2.Dans l’affaire Franquisme, l’auteur a adopté une décision motivée par laquelle il s’est déclaré compétent. Cette décision a été appuyée par trois juges du Tribunal suprême et par certains tribunaux locaux. Elle constituait donc à tout le moins une interprétation juridique plausible, comme l’a reconnu le ministère public, et son bien-fondé a été examiné en appel. Par son jugement du 27 février 2012, le Tribunal suprême a finalement acquitté l’auteur du chef d’abus de pouvoir délibéré.

3.Dans l’affaire Gürtel, la décision de l’auteur d’intercepter des communications faisait suite à une demande de la police et du ministère public, et la mesure a été étendue et même élargie par le juge qui a remplacé l’auteur après sa destitution. Le ministère public a estimé que l’interprétation faite par l’auteur de l’article 51 (par. 2) de la loi générale sur les prisons était correcte ; l’article 118 (par. 4) de la nouvelle loi de procédure pénale (2015) a par la suite confirmé l’interprétation de l’auteur. Dans son jugement de mai 2018, le Tribunal suprême avait indiqué que l’auteur avait expurgé les transcriptions susceptibles de porter atteinte au droit à la défense. Dans son jugement de février 2019, il avait finalement statué que l’interception des communications ne constituait pas un abus de pouvoir délibéré. L’interprétation de l’auteur était donc à tout le moins plausible. Compte tenu de ces éléments et des doutes justifiés quant à la partialité éventuelle de certains juges, l’auteur n’a pas eu accès à un tribunal indépendant et impartial dans les procédures concernant les affaires Franquisme et Gürtel.

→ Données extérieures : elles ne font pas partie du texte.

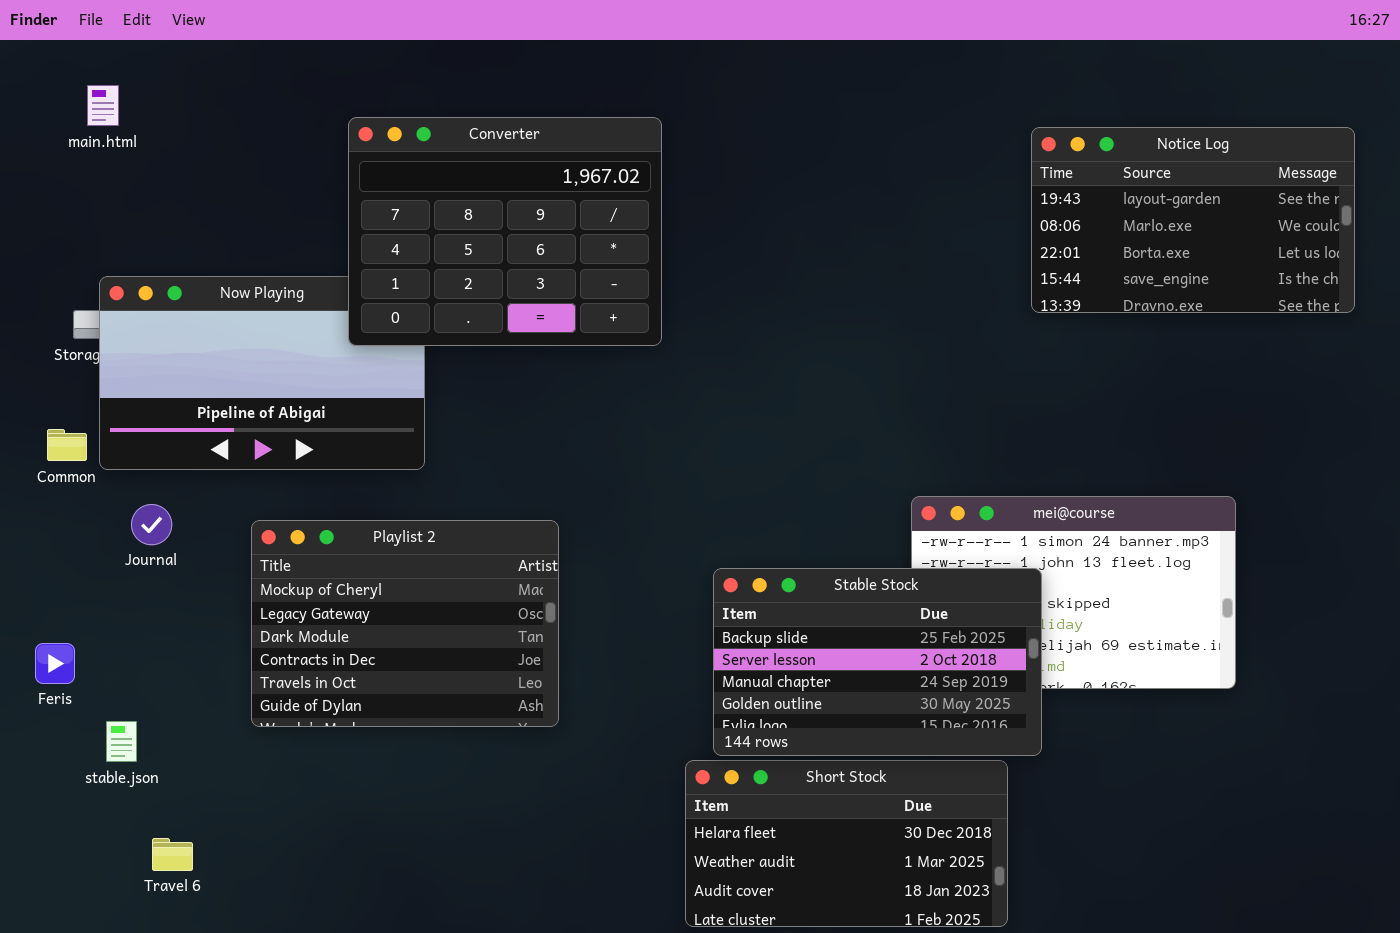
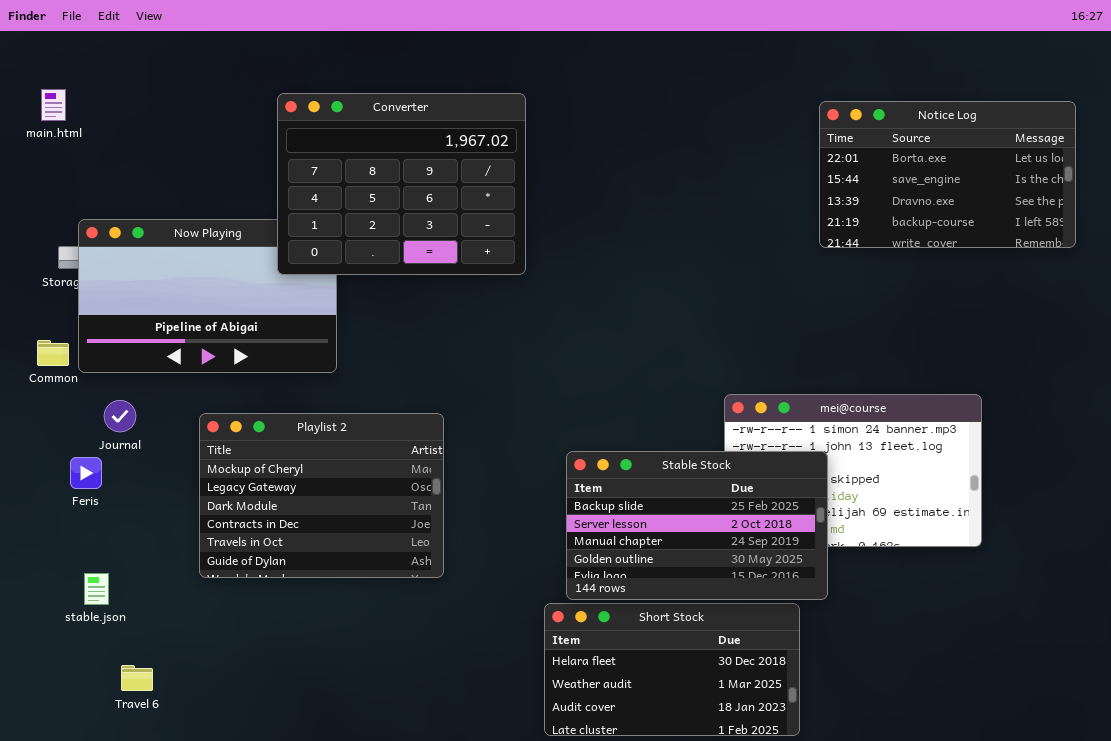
main.html: [87,85,119,126] -> [41,89,66,121], moved
Notice Log: [1031,127,1355,313] -> [819,101,1076,248], scrolled down 2 rows
Feris: [35,643,75,684] -> [70,457,102,489], moved

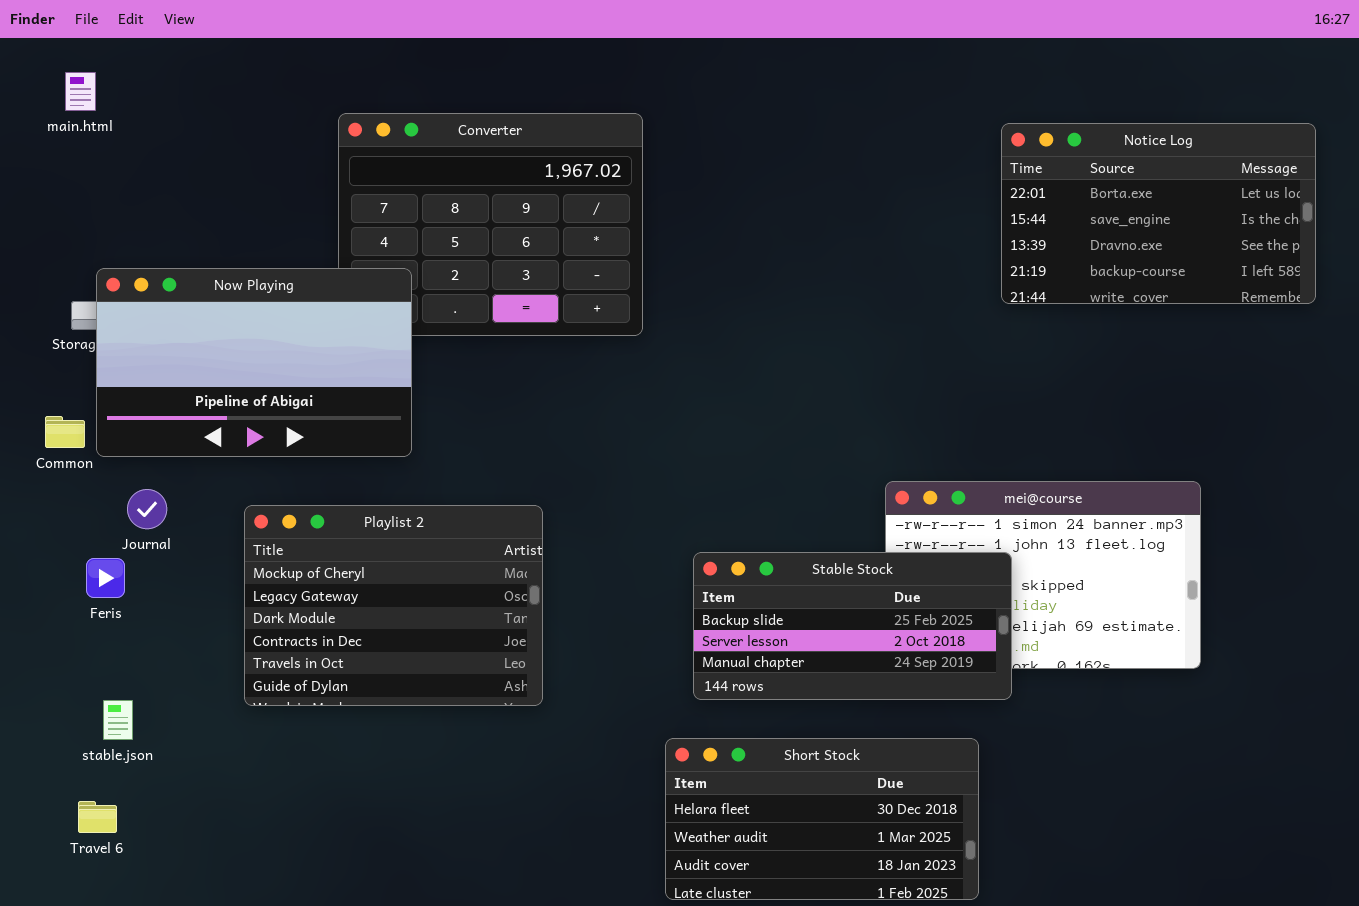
main.html: [41,89,66,121] -> [65,72,96,111], moved
Now Playing: [78,219,337,373] -> [96,268,412,457], raised
Stable Stock: [566,451,828,600] -> [693,552,1012,700], resized
Travel 6: [121,665,153,691] -> [78,801,117,833], moved

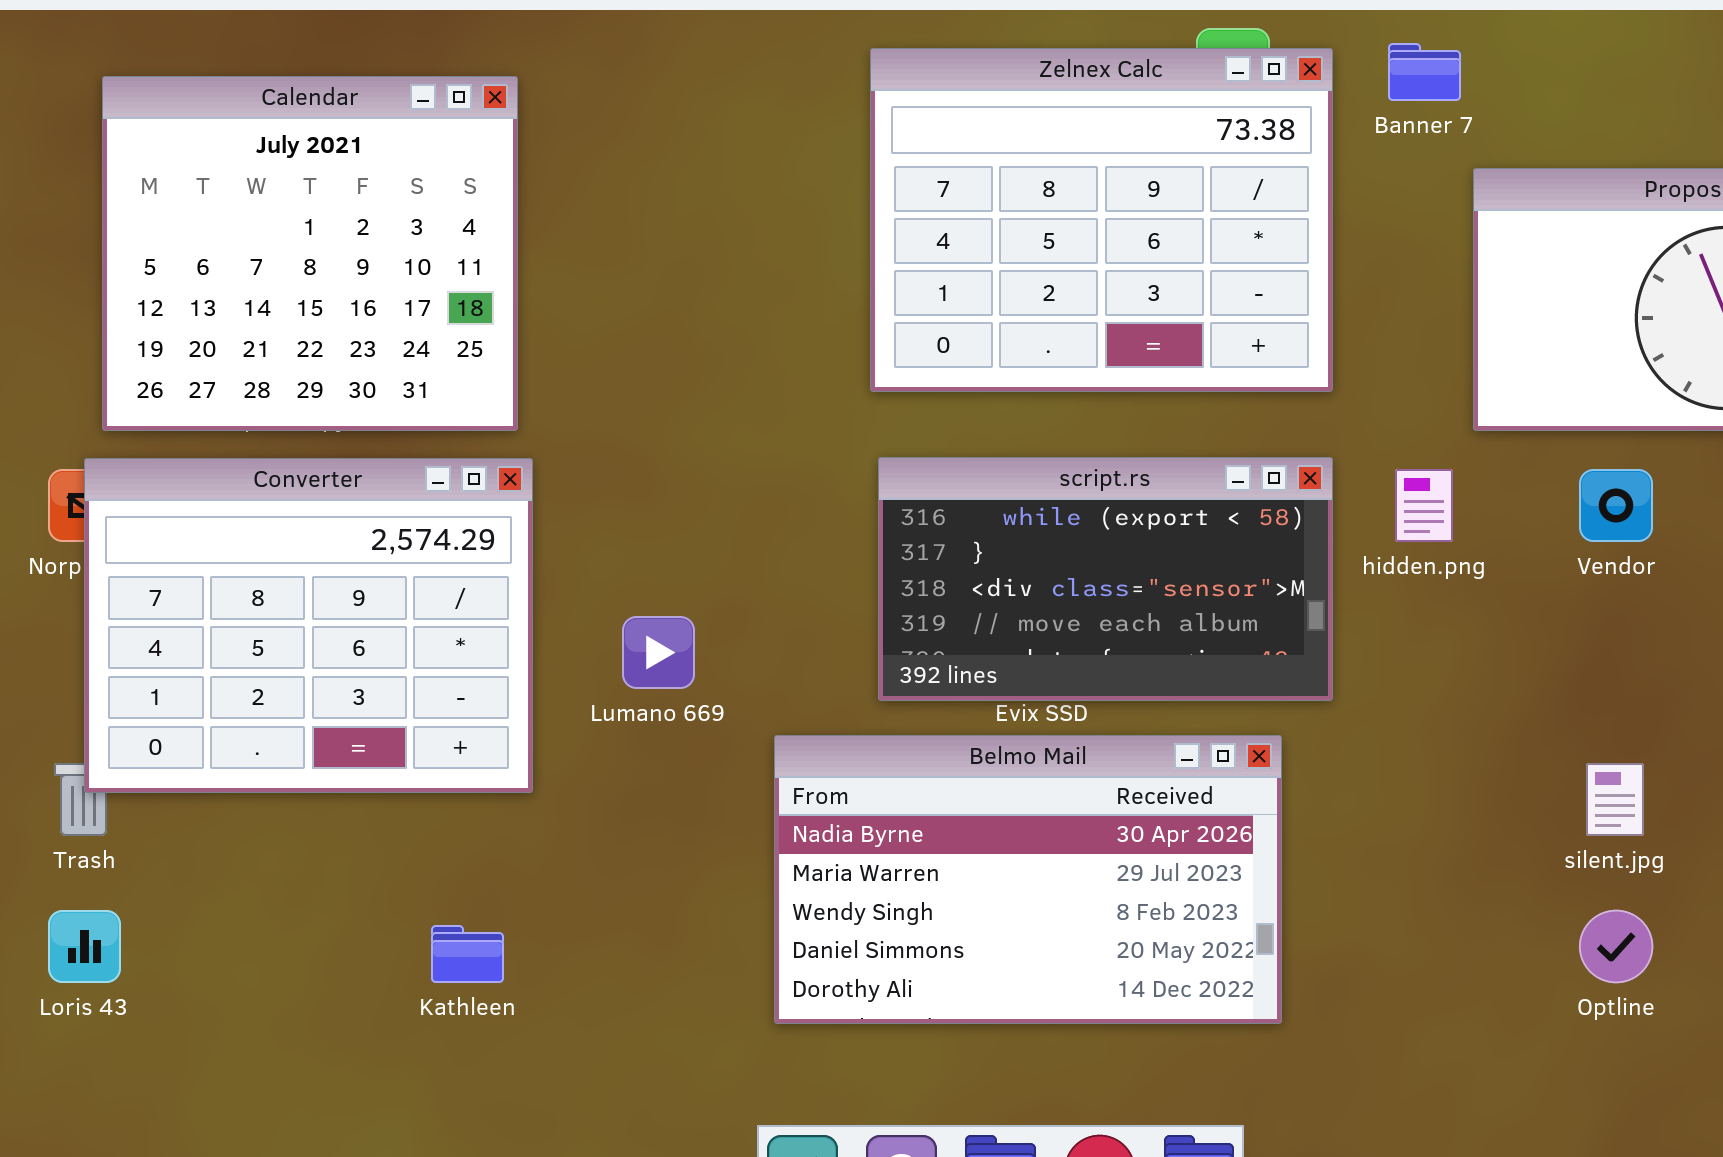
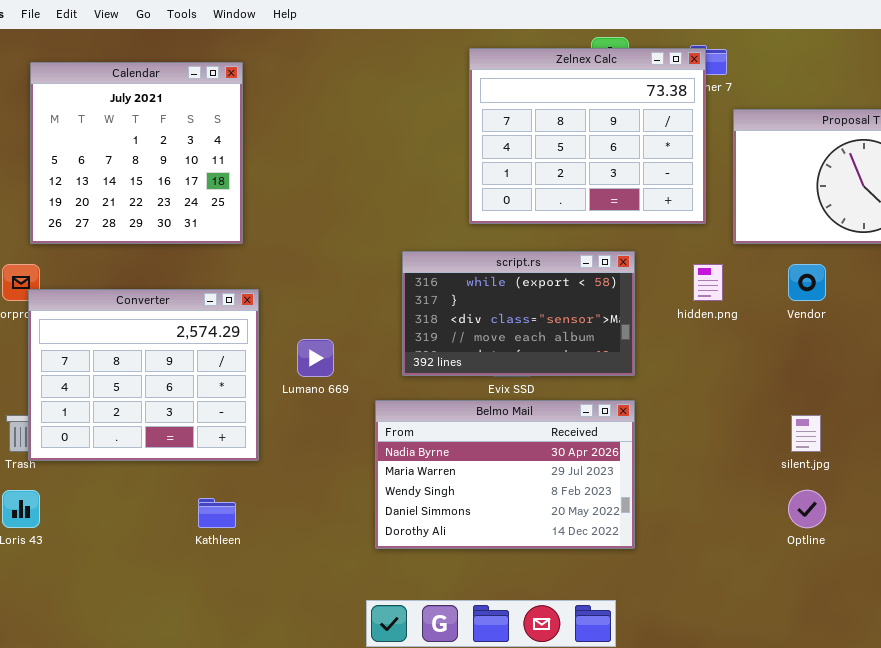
Zelnex Calc: [870,48,1333,392] -> [469,48,706,224], moved
script.rs: [878,457,1333,701] -> [402,251,635,376], moved
Converter: [84,458,533,793] -> [28,289,259,461], moved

4.L’auteur a été reconnu coupable en première et dernière instance dans la procédure concernant l’affaire Gürtel. Cela dit, une déclaration de culpabilité prononcée par le Tribunal suprême n’exclut pas nécessairement d’autres possibilités de contrôle, par exemple par une autre chambre pénale du Tribunal suprême ou par le Tribunal suprême siégeant en plénière.

5.L’État partie n’a donné aucun exemple de jugement déclarant un juge coupable dans un contexte similaire. L’article 446 manque de clarté et de précision (« peine ou décision injuste ») et ne respecte pas le principe de légalité. De plus, l’interprétation faite de cette disposition par le Tribunal suprême était imprévisible et isolée, puisque des jugements rendus ces dernières années ont annulé des décisions de mise sur écoute sans que cela entraîne des conséquences pour les juges concernés, qui n’ont fait l’objet d’aucunes poursuites pénales à ce titre. Par conséquent, l’interprétation faite par l’auteur du droit interne ne constituait pas une faute grave ou une incompétence justifiant que l’auteur soit déclaré coupable et destitué. En outre, ses actes ne présentaient pas un caractère illicite particulier, à savoir « flagrant », « manifestement contraire à la loi » et « aberrant », ou pouvant être apprécié même par des non-juristes.

6.L’auteur n’a pas demandé de réparations précises, mais a contesté les procédures et les principales hypothèses qui ont conduit la juridiction de jugement à le déclarer coupable. Les mesures de réparation énoncées par le Comité au paragraphe 7 de ses constatations cadrent donc avec les griefs exposés.

Annexe III

Opinion individuelle (partiellement concordante, partiellement dissidente) de Vasilka Sancin

[Original : anglais]

1.Je m’associe pleinement aux conclusions de la majorité selon lesquelles les droits que l’auteur tient de l’article 14 (par. 1) du Pacte ont été violés en ce que l’auteur n’a pas eu accès à un tribunal indépendant et impartial dans les procédures engagées contre lui, qui ont débouché sur sa condamnation pénale et d’autres sanctions (par. 5.11)1. Je souscris également à la conclusion de la majorité selon laquelle le droit de l’auteur de faire examiner la déclaration de culpabilité et la condamnation par une juridiction supérieure conformément à l’article 14 (par. 5) du Pacte a été violé dans la procédure concernant l’affaire Gürtel (par. 5.12). Toutefois, je suis en désaccord avec la majorité lorsqu’elle conclut que la déclaration de culpabilité de l’auteur et ses conséquences constituent une violation de l’article 15 (par. 1) du Pacte du fait de l’absence de dispositions suffisamment explicites, claires et précises définissant sans équivoque le comportement interdit en l’espèce (par. 5.17), car j’estime que les observations de l’auteur et les décisions des tribunaux internes, d’une part, et les constatations de la majorité, d’autre part, reposent sur des éléments contradictoires.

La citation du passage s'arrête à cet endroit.